Di AFC Champions League Two, Al Nassr hanya butuh satu kemenangan lagi untuk meraih gelar juara Wilayah Barat. Mereka akan menghadapi Al-Ahli (Qatar) di semifinal.
Jika mereka mengalahkan lawan mereka, tim Ronaldo akan dinobatkan sebagai juara wilayah Barat dan melaju ke final. Kemudian, hanya dengan satu kemenangan lagi melawan perwakilan dari wilayah Timur, Al Nassr akan menjadi juara Asia.
Di liga domestik, situasinya juga sangat menjanjikan bagi Al Nassr. Tim ini memimpin Liga Pro Saudi dengan 76 poin setelah 29 pertandingan, menciptakan selisih yang signifikan dengan Al Hilal.
Hanya dengan tiga kemenangan lagi dalam lima pertandingan tersisa, Ronaldo dan rekan-rekan setimnya bisa memastikan gelar juara. Ini juga akan menjadi gelar domestik pertama CR7 sejak pindah ke Timur Tengah.
![]() |
Ronaldo tetap menjadi kekuatan pendorong Al Nassr. Foto: Reuters . |
Ronaldo sendiri masih mendambakan kemenangan gelar saat bermain untuk Al Nassr. Ia telah mencetak 31 gol untuk tim tersebut sejak awal musim, sehingga terus menjadi pencetak gol terbanyak klub dalam beberapa tahun terakhir.
Lebih dari sekadar ujung tombak serangan, Ronaldo juga memainkan peran kepemimpinan baik di dalam maupun di luar lapangan, di level tim nasional maupun klub.
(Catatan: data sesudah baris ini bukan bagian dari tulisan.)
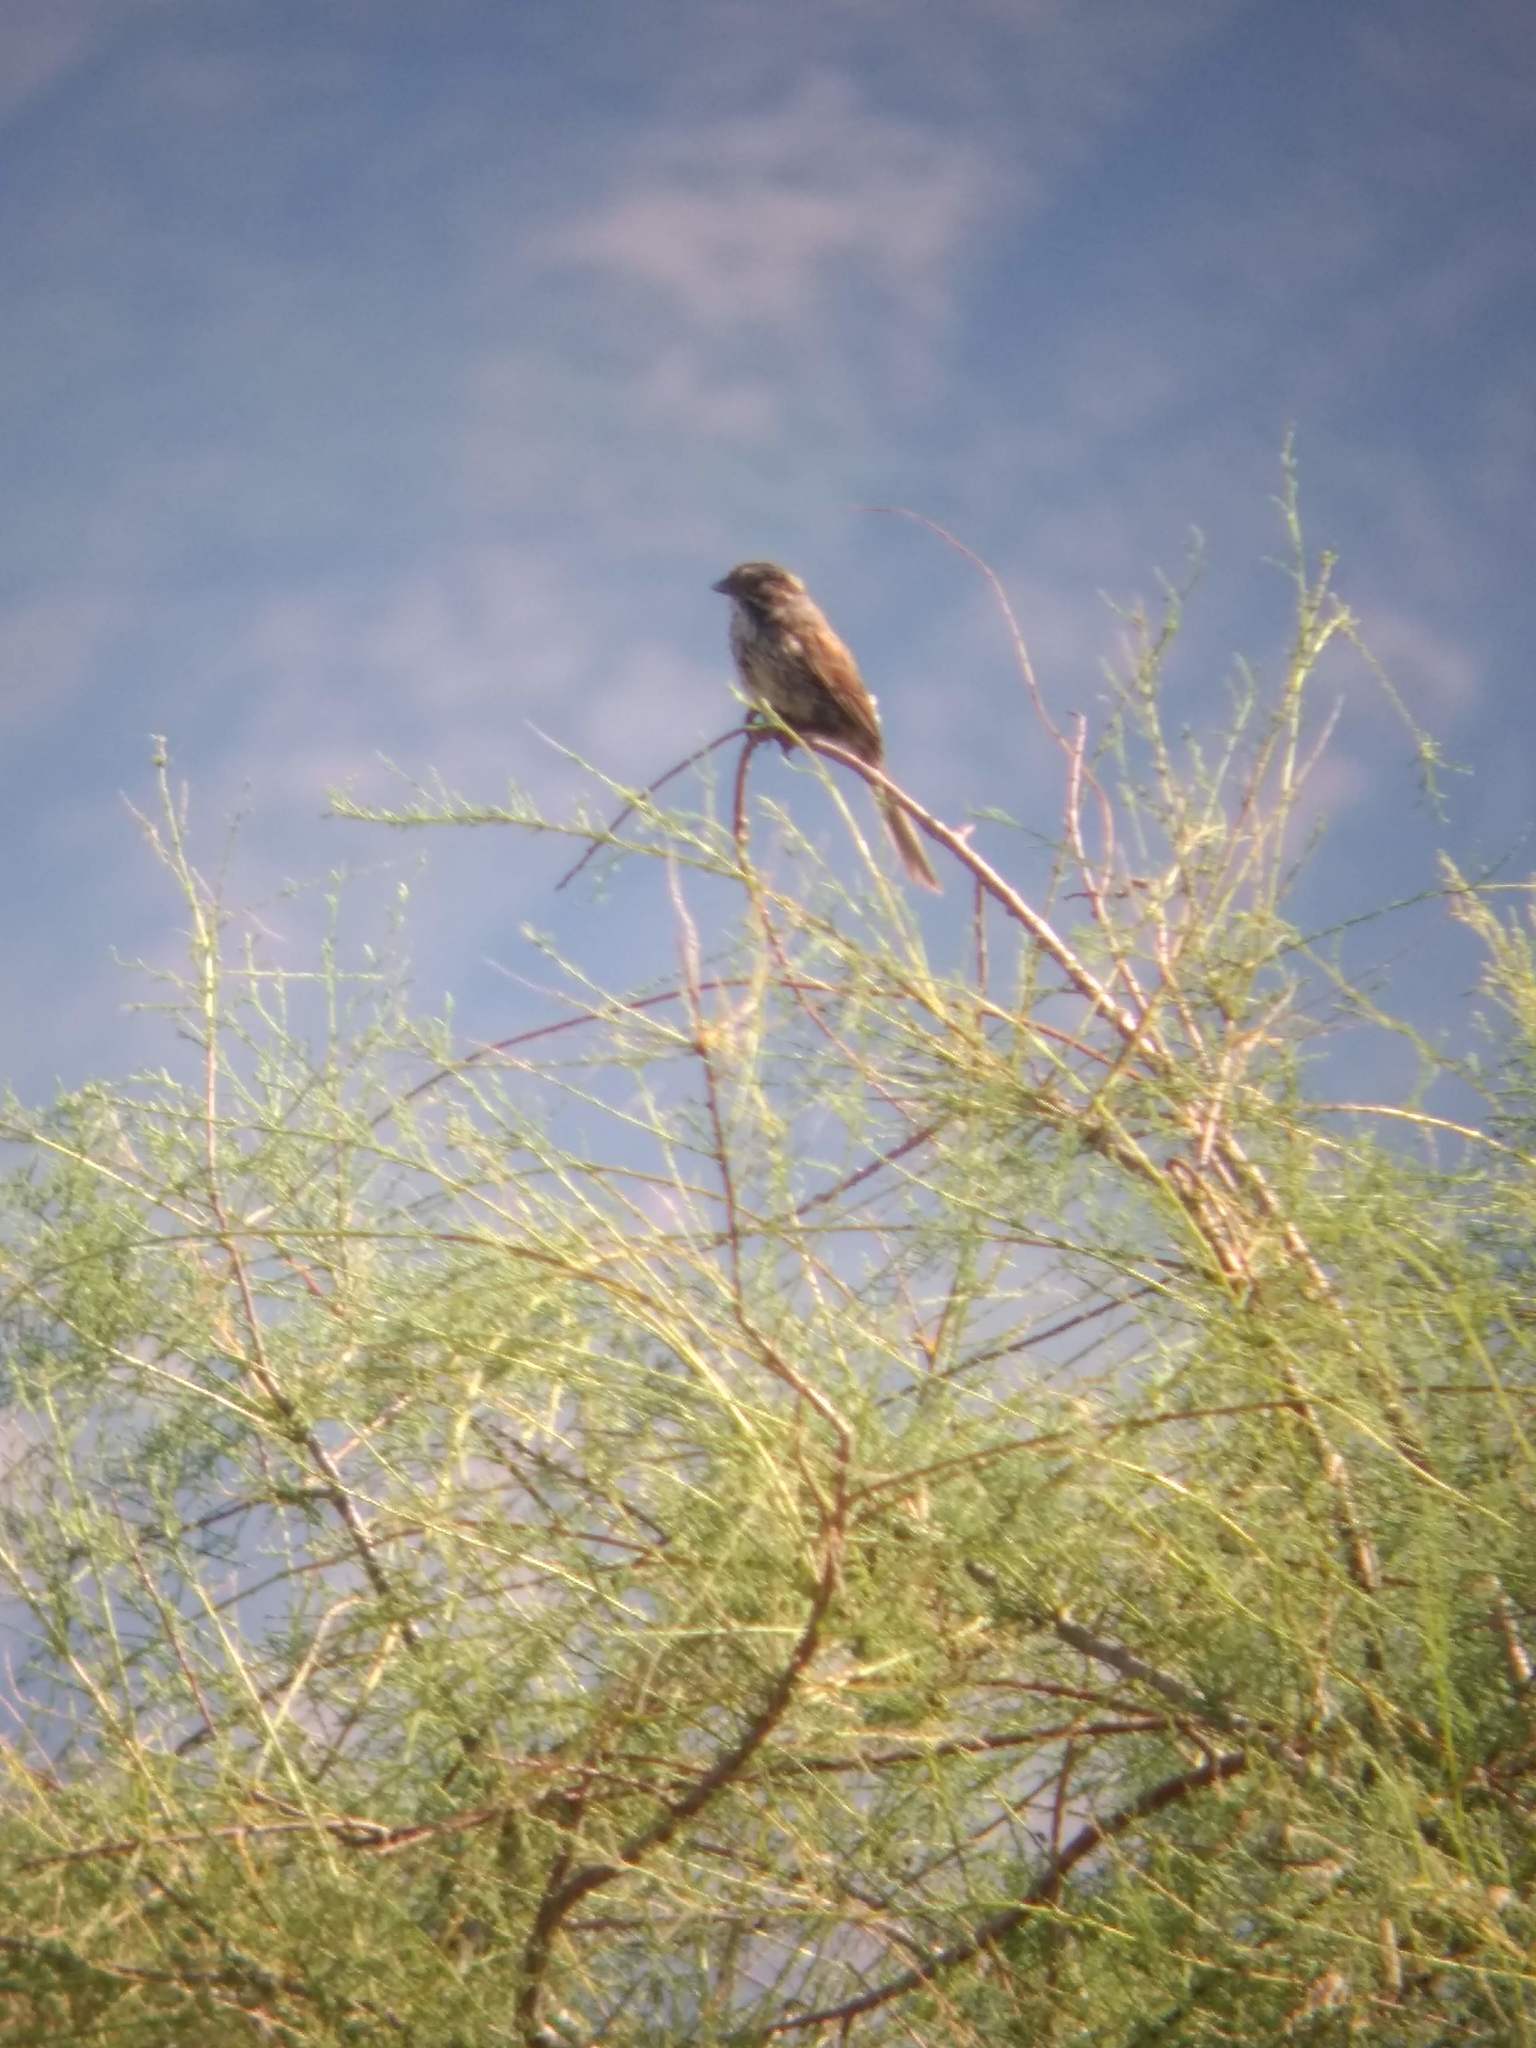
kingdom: Animalia
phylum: Chordata
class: Aves
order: Passeriformes
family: Passerellidae
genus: Melospiza
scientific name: Melospiza melodia
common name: Song sparrow
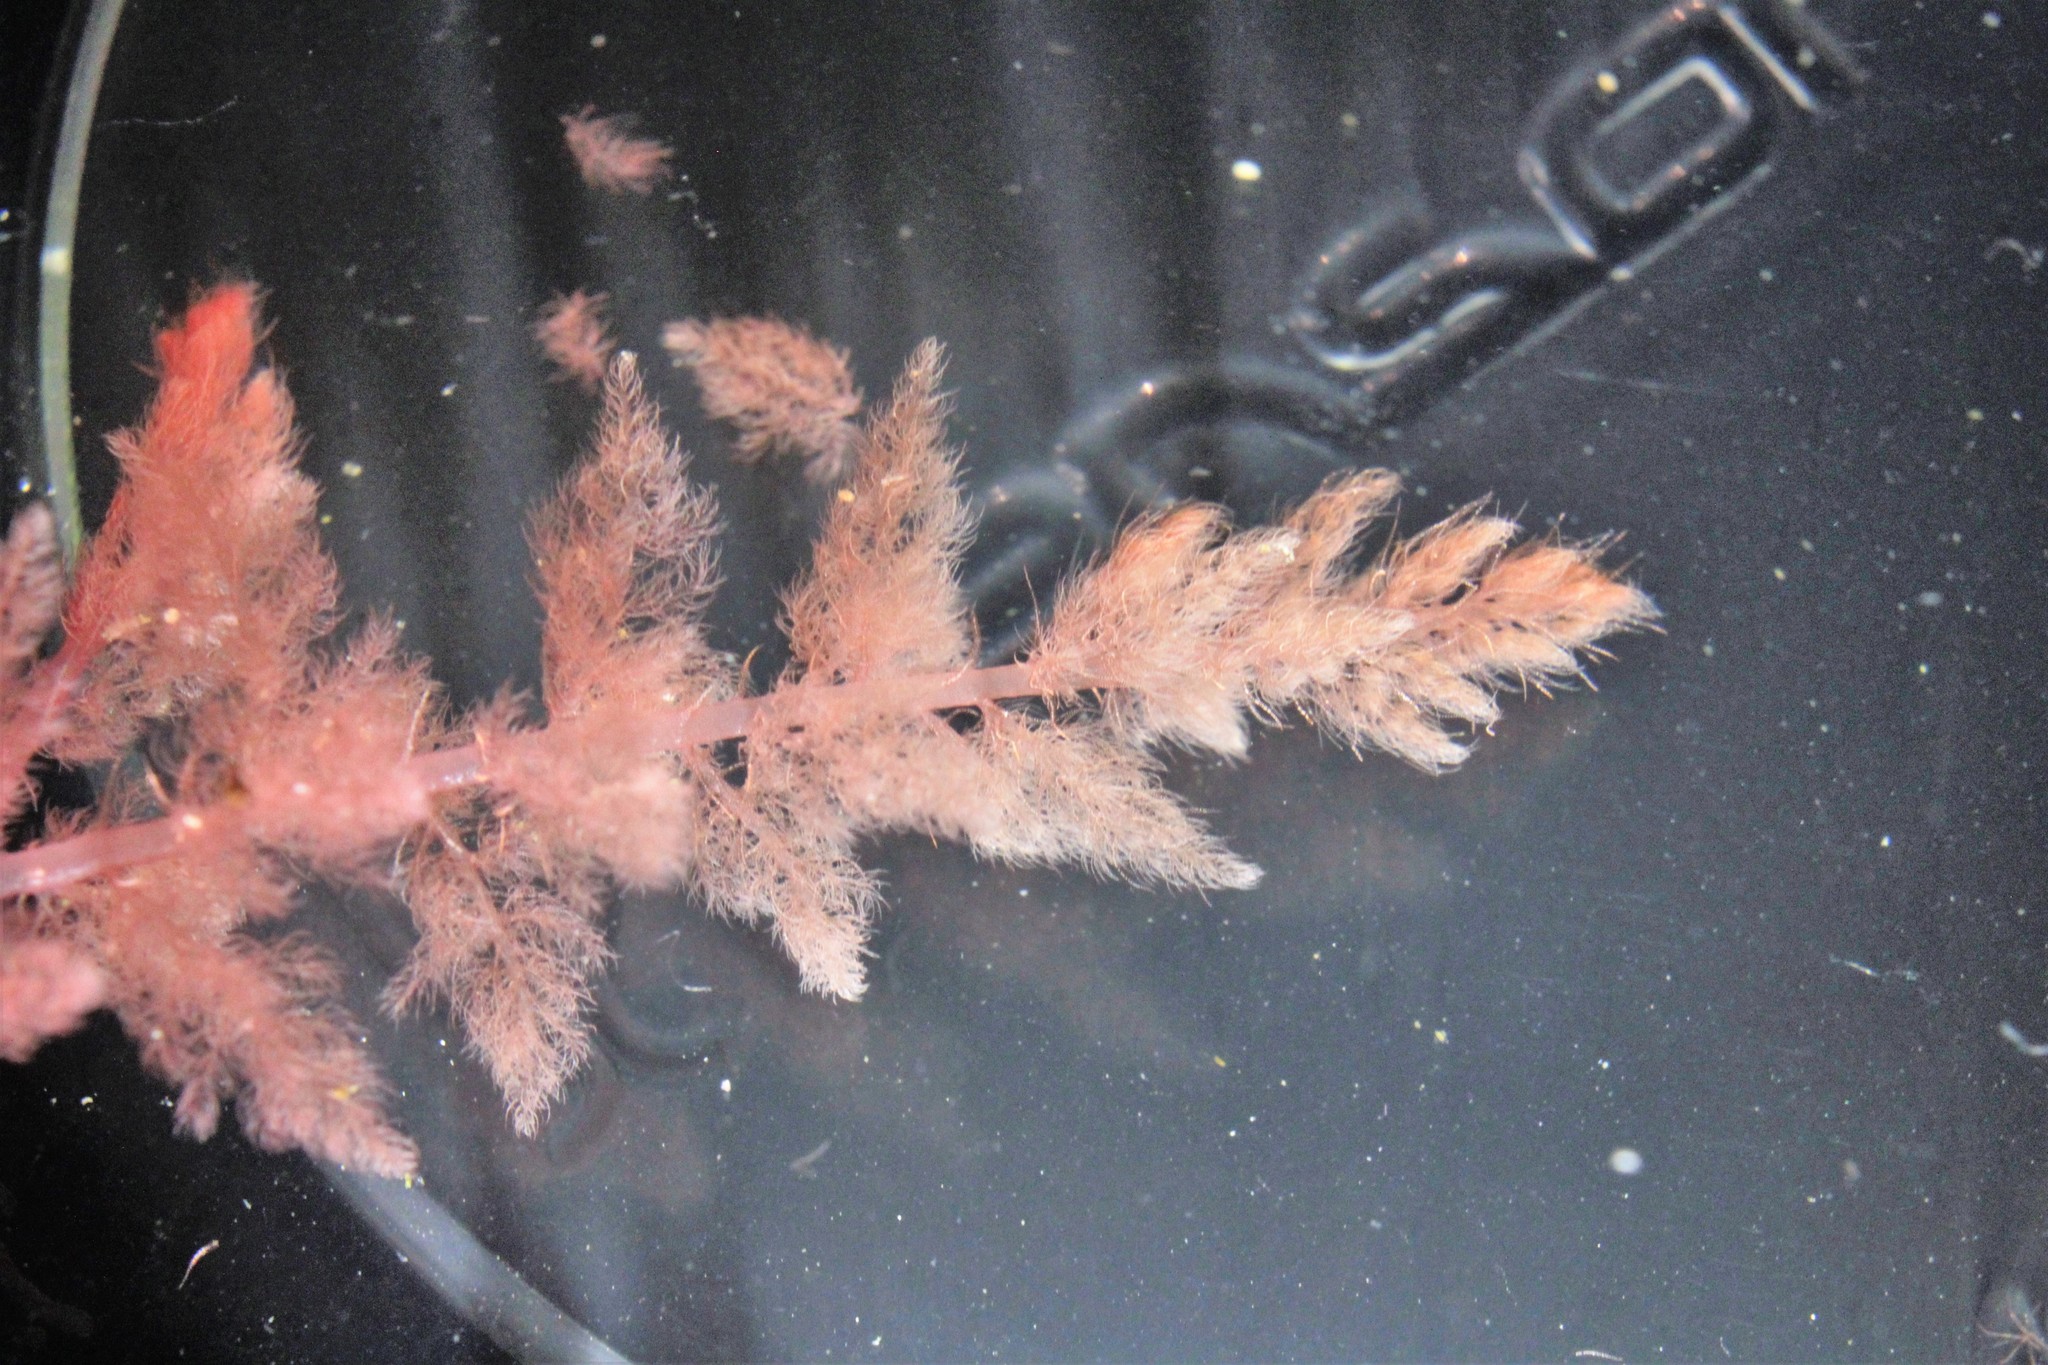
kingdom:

Profesionalisme, semangat juang, dan keinginannya untuk menang terus menjadi sumber inspirasi yang besar bagi rekan-rekan setimnya.
Al Nassr memiliki kesempatan untuk menulis ulang sejarah. Keberhasilan akan bergantung pada performa mereka di pertandingan-pertandingan penting mendatang.